On 28 January 1851 a site was chosen for a residence at Sevenhill, then called the Barnburnie region, and building began in 1853 after the arrival of Brothers George Sadler and John Schreiner. Mass was celebrated in a weatherboard chapel built that year. Vines were planted very early on and the first grapes were served on Easter Sunday 1852.
These were the days of the gold rushes in Victoria, and so, in 1852, travelling overland, Kranewitter visited the largely Irish miners working in the area of Bendigo.
When Pallhuber arrived early 1856, Kranewitter left Sevenhill, 28 March 1856, for Austria to complete his theology and tertianship. On 5 April 1859 he took final vows at Baumgartenberg Austria, arrived back in Melbourne on 21 August, and reached Sevenhill on 6 September. On this journey Joseph Moser and two brothers, John B. Schneider and James Matuchewsld accompanied him.
Upon his return, Kranewitter engaged in pastoral work until1870, chiefly at Burra, Saddleworth and Undalya. He was also minister at Sevenhill, 1866-70, and did some teaching in the new school. In 1870 he was sent to the Irish Mission to evangelise Germans in Melbourne and its neighborhood and left Sevenhill, 21 May 1870. The South Australian Germans rendered some assistance.

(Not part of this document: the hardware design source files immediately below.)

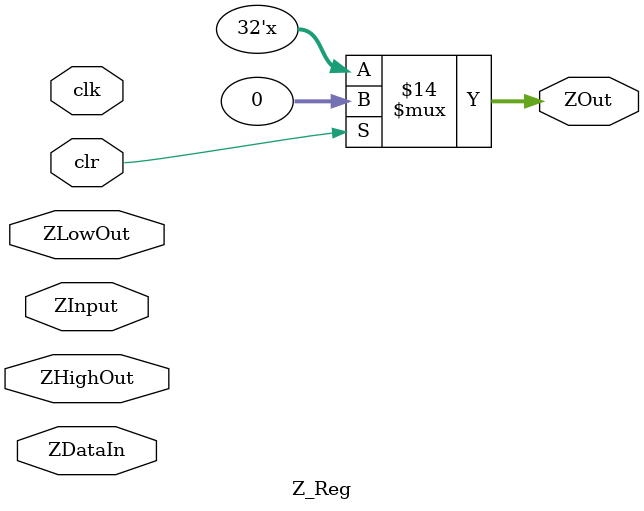
<source format=v>
module Z_Reg (
			output reg [31:0] ZOut, 
			input [63:0] ZDataIn,
			input ZInput, ZLowOut, ZHighOut, clr, clk
);

    reg[63:0] ZTemp;
// on each pos edge and when input ZDataIn changes
    always @(clk, ZDataIn)      
        begin
            if(clr)
                ZOut <=64'h0000000000000000;
            // write operation signal
            else if(ZInput)
                ZTemp <= ZDataIn;
            //read operation of lower 32 bits
            else if(ZLowOut)
                ZOut <= ZTemp[31:0];
            //read operation of higher 32 bits
            else if(ZHighOut)
                ZOut <= ZTemp[63:32];
        end
endmodule            

</source>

He resided in the parish of Richmond, but was constantly engaged in missionary work, especially in the semi-rural area of Nunawading.

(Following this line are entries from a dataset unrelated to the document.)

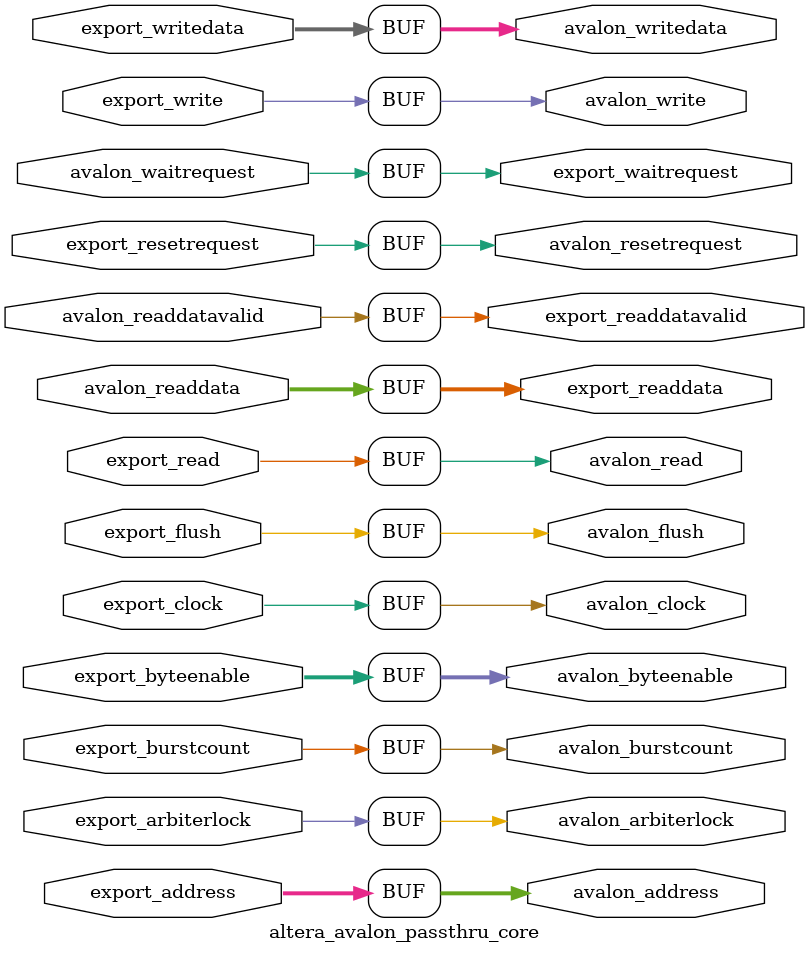
<source format=v>


module altera_avalon_passthru_core(
	avalon_clock,
	avalon_address,
	avalon_read,
	avalon_readdata,
	avalon_write,
	avalon_writedata,
	avalon_byteenable,
	avalon_waitrequest,
	avalon_arbiterlock,
	avalon_readdatavalid,
	avalon_flush,
	avalon_burstcount,
	avalon_resetrequest,

	export_clock,
	export_address,
    export_read,
    export_readdata,
    export_write,
    export_writedata,
    export_byteenable,
    export_waitrequest,
  	export_arbiterlock,
    export_readdatavalid,
	export_flush,
	export_burstcount,
    export_resetrequest
);
	parameter WORD_SIZE = 8;
	parameter DATA_WIDTH = 32;
    parameter AVL_ADDRESS_WIDTH = 34;
    localparam BYTEENABLE_WIDTH = DATA_WIDTH/WORD_SIZE;
	parameter BURSTCOUNT_WIDTH = 1;

	output avalon_clock;
	input export_clock;
	//assign export_clock = avalon_clock;
	assign avalon_clock = export_clock;

    output [AVL_ADDRESS_WIDTH-1:0] avalon_address;
    input [AVL_ADDRESS_WIDTH-1:0] export_address;
	assign avalon_address = export_address;
	
	output avalon_read;
	input export_read;
	assign avalon_read = export_read;

	input [DATA_WIDTH-1:0] avalon_readdata;
	output [DATA_WIDTH-1:0] export_readdata;
	assign export_readdata = avalon_readdata;
    
   	output avalon_write;
	input export_write;
	assign avalon_write = export_write;

	output [DATA_WIDTH-1:0] avalon_writedata;
	input [DATA_WIDTH-1:0] export_writedata;
	assign avalon_writedata = export_writedata;

	output [BYTEENABLE_WIDTH-1:0] avalon_byteenable;
	input [BYTEENABLE_WIDTH-1:0] export_byteenable;
	assign avalon_byteenable = export_byteenable;    

    input avalon_waitrequest;
    output export_waitrequest;
	assign export_waitrequest = avalon_waitrequest;

	output avalon_arbiterlock;
	input export_arbiterlock;
	assign avalon_arbiterlock = export_arbiterlock;

	input avalon_readdatavalid;
    output export_readdatavalid;
	assign export_readdatavalid = avalon_readdatavalid;

	output avalon_flush;
	input export_flush;
	assign avalon_flush = export_flush;

   	output  [BURSTCOUNT_WIDTH-1:0] avalon_burstcount;
   	input  [BURSTCOUNT_WIDTH-1:0] export_burstcount;
	assign avalon_burstcount = export_burstcount;

    output avalon_resetrequest;
    input export_resetrequest;
	assign avalon_resetrequest = export_resetrequest;

endmodule	

</source>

In 1876, Kranewitter, distressed at the sufferings of the Catholic clergy of Germany under the Kulturkampf originated by Bismarck, organised the German Catholics of Melbourne to
contribute generously to a fund to assist them. All the churches of the diocese had sermons preached and funds were collected for this cause; £640 was raised.
While giving a retreat in 1880 he died in the presbytery at Heidelberg of an inflammation of the lungs.

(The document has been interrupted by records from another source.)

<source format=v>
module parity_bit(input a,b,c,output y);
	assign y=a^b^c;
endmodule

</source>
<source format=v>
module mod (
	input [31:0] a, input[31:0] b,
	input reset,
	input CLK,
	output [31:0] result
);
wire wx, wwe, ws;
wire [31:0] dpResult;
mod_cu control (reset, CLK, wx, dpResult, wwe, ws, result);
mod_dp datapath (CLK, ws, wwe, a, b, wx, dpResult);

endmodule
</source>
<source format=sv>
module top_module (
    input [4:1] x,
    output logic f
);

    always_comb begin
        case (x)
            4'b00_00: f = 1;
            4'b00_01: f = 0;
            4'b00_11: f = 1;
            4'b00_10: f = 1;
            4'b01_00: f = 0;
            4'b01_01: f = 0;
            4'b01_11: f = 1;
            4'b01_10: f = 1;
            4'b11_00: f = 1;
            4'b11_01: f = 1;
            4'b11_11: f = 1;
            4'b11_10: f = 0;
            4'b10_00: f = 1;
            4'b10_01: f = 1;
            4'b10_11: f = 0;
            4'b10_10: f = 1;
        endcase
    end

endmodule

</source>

His contemporaries acknowledged Kranewitter as a model religious, childlike and simple. He showed good judgment and prudence in secular affairs, and was a good spiritual director of his people. His chief memorial was Sevenhill, which becaine a complex of boarding school, seminary for diocesan students, Jesuit noviciate and scholasticate, wine cellars and the base from which the priests made their circuits of the mid-north. These journeys covered 25,000 square miles, from Morgan to Blinman, across to Wallaroo, Port Pirie, Port Augusta and even down to Port Lincoln. From Sevenhill more than 40 stone churches and schools were built.
The Australian province owes much to this first Jesuit in Australia who worked as a missionary for over 30 years.

Note from Patrick Dalton Entry
He translated many of the early German documents, such as the letters of Father Kranewitter and the diary of Brother Pölzl.